When I heard this passage I immediately thought of the Sacred Heart of Jesus which is often pictured as surrounded by flames and which, in the Litany of the Sacred Heart, is called a "Burning Furnace of Charity." According to Luke's Gospel, Jesus said: "I have come to set the earth on fire, and how I wish it were already blazing!" Jesus came to set the world on fire with His love, the love that comes from His Heart, the love that is the Holy Spirit. From time to time we need to draw near to this "Burning Furnace of Charity" to warm ourselves so that we can bring warmth into a hard and cold world.

Monday, May 4, 2009

St. Jose Maria Rubio, S.J.

St. Jose Maria Rubio is not in the universal calendar of the Church but today my community, the Society of Jesus, honor his memory. He's known as the "Apostle of Madrid" and the "Father of the Poor," and was canonized by Pope John Paul II in 2003. After serving for nineteen years as a diocesan priest he entered the Jesuits and, after his formation, spent the rest of his life in Madrid where he preached, gave spiritual direction, heard confessions, and exhibited a special love for the poor and abandoned of that city. He died in 1929.

One of the great signs of the Holy Spirit in our day is how popular Eucharistic Adoration and Perpetual Adoration Chapels have become. Yet many people wonder what to do when they go before the Blessed Sacrament for an extended period of time. There, in the Holy Eucharist, we meet the Sacred Heart of Jesus and can have a heart to Heart talk with Him. We can adore Him and listen to Him in the silence of our hearts. If we have nothing to say and if we sense the Lord saying nothing to us, it is enough to simply be in the presence of the Beloved. Here is something from St. Jose Maria Rubio that may be helpful:

Are you truly making an effort to adore God? In this Sacred Host lies the whole of His omnipotence, all His wisdom, the perfect goodness of Jesus Christ, since therein rests His living heart as it is also in heaven. When we adore in this way, we adore in spirit and in truth.

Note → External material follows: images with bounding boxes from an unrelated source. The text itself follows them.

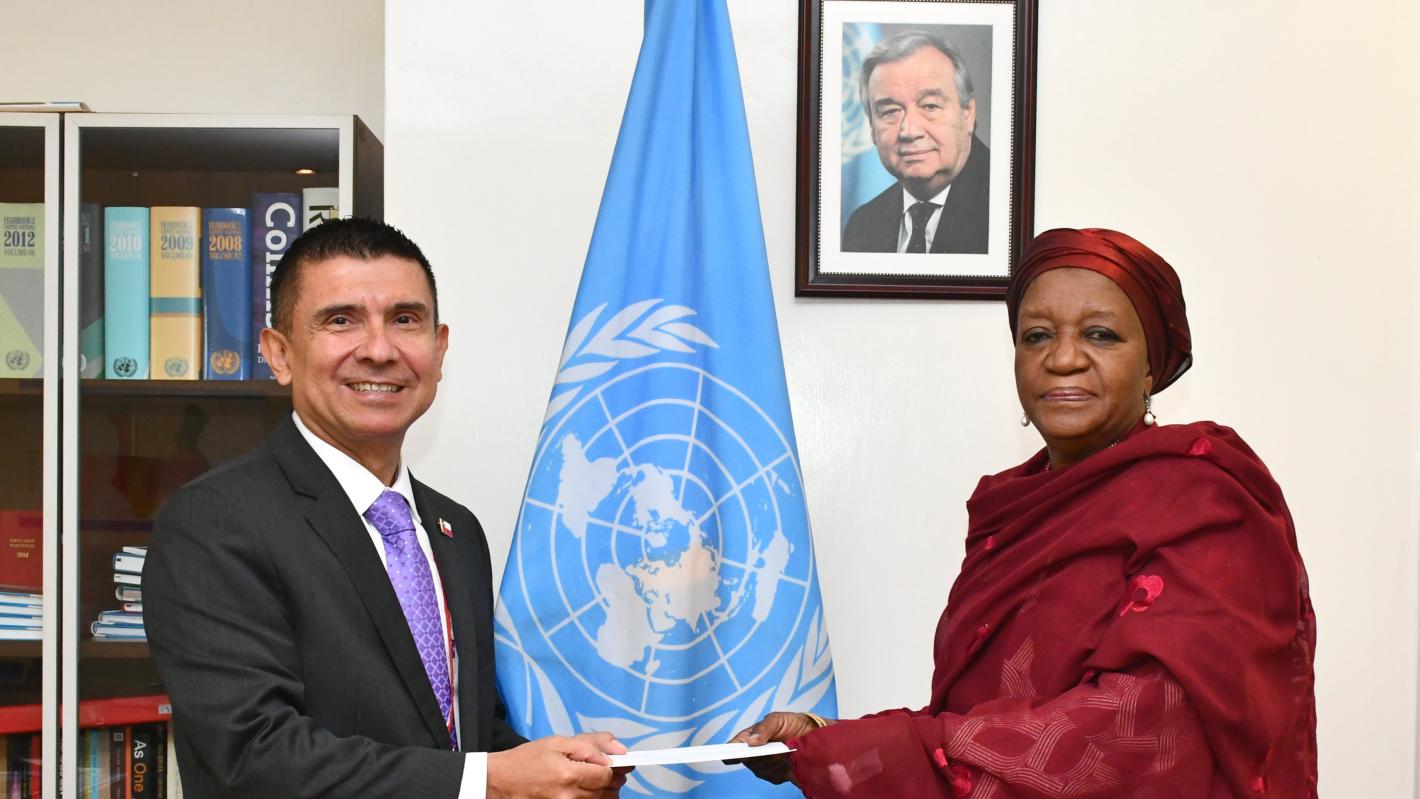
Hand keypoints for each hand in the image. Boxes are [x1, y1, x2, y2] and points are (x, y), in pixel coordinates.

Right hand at [487, 732, 626, 798]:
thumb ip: (589, 745)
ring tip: (594, 779)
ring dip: (604, 791)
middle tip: (605, 769)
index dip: (616, 767)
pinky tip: (586, 790)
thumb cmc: (527, 759)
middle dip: (612, 779)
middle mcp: (569, 796)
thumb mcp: (557, 742)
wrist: (500, 782)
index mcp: (568, 774)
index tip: (617, 762)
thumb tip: (618, 752)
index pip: (607, 775)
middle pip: (607, 791)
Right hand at [725, 711, 835, 785]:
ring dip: (771, 762)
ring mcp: (764, 765)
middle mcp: (754, 752)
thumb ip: (764, 728)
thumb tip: (750, 742)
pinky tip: (788, 762)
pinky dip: (780, 770)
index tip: (727, 756)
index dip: (729, 751)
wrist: (814, 736)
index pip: (735, 745)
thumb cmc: (792, 723)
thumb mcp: (778, 719)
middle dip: (758, 756)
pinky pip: (772, 777)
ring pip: (758, 770)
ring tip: (784, 753)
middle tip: (773, 750)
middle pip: (746, 760)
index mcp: (751, 736)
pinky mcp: (775, 775)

But after we have adored, the heart must be open to the other sentiments; for you well know that we are taught a diversity of forms of adoration in the Gospels; and we express them sometimes by profound acts of bodily reverence, sometimes by silence of the mind. From time to time, we also link with this type of adoration, tears, groans, and sighs; or words, expressions of interior feelings, prayers accompany the same. All these forms of adoration before Jesus hidden in the sacrament are so powerful that there are times when the spirit can do nothing better than bow low in Jesus' presence.

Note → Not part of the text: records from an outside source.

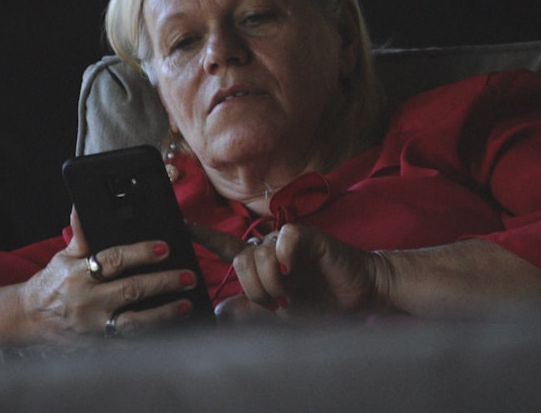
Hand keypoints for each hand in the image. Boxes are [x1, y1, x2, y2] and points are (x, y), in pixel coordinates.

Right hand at [18, 208, 198, 341]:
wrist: (29, 319)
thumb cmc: (51, 284)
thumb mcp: (63, 257)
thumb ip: (80, 236)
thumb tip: (82, 207)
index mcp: (80, 274)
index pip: (114, 260)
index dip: (141, 253)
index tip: (165, 248)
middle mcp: (88, 301)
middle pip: (131, 291)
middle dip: (163, 283)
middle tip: (188, 276)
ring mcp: (93, 326)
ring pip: (134, 323)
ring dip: (163, 314)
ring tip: (186, 305)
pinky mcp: (97, 346)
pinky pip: (128, 345)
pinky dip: (151, 339)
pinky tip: (171, 331)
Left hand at [189, 222, 389, 319]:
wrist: (359, 293)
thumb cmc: (322, 302)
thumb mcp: (282, 316)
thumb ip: (251, 312)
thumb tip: (220, 311)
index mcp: (261, 263)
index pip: (225, 247)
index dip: (203, 235)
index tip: (181, 224)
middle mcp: (269, 248)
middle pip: (239, 260)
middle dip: (252, 288)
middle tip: (273, 303)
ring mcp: (286, 240)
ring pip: (258, 255)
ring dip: (271, 282)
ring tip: (289, 293)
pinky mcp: (306, 235)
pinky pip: (281, 241)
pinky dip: (284, 260)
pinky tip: (294, 270)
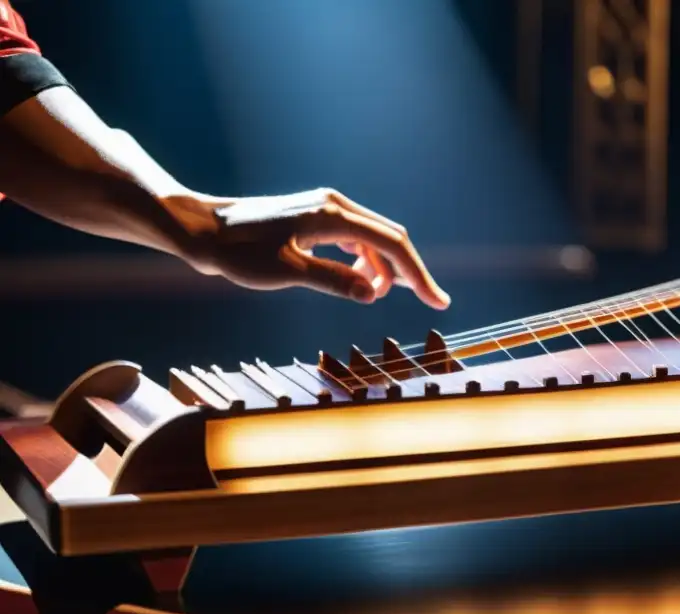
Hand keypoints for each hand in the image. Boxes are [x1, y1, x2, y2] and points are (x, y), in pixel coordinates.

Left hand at [173, 188, 449, 308]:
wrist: (202, 230)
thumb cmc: (239, 252)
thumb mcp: (287, 272)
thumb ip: (332, 281)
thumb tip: (373, 294)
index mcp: (332, 216)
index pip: (391, 245)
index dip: (418, 275)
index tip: (436, 301)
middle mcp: (334, 205)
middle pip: (389, 238)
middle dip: (410, 271)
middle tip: (428, 301)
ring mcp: (325, 209)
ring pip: (372, 239)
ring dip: (382, 269)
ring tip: (375, 296)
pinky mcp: (315, 217)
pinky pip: (354, 238)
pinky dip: (363, 260)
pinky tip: (355, 280)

Someone asks me: "What am I to do if I can think of nothing to say?" It is enough if you show reverence and hope. "But I am unable to say anything." I ask you not to be sad on that account; the very silence suffices. However great your experience of a heart which is dried up and empty, and for all that you may be very aware of its trials and confusion, fear not; continue your act of adoration; for that is enough, and it is to be considered a splendid deed in God's eyes. If subsequently, however, a thankful feeling of the soul towards God is aroused, if you desire to endure some greater sacrifices for His sake, foster those sentiments which the Holy Spirit is arousing in you, and offer them as a bouquet in Jesus presence. And would that this were the chief and daily form of our prayer.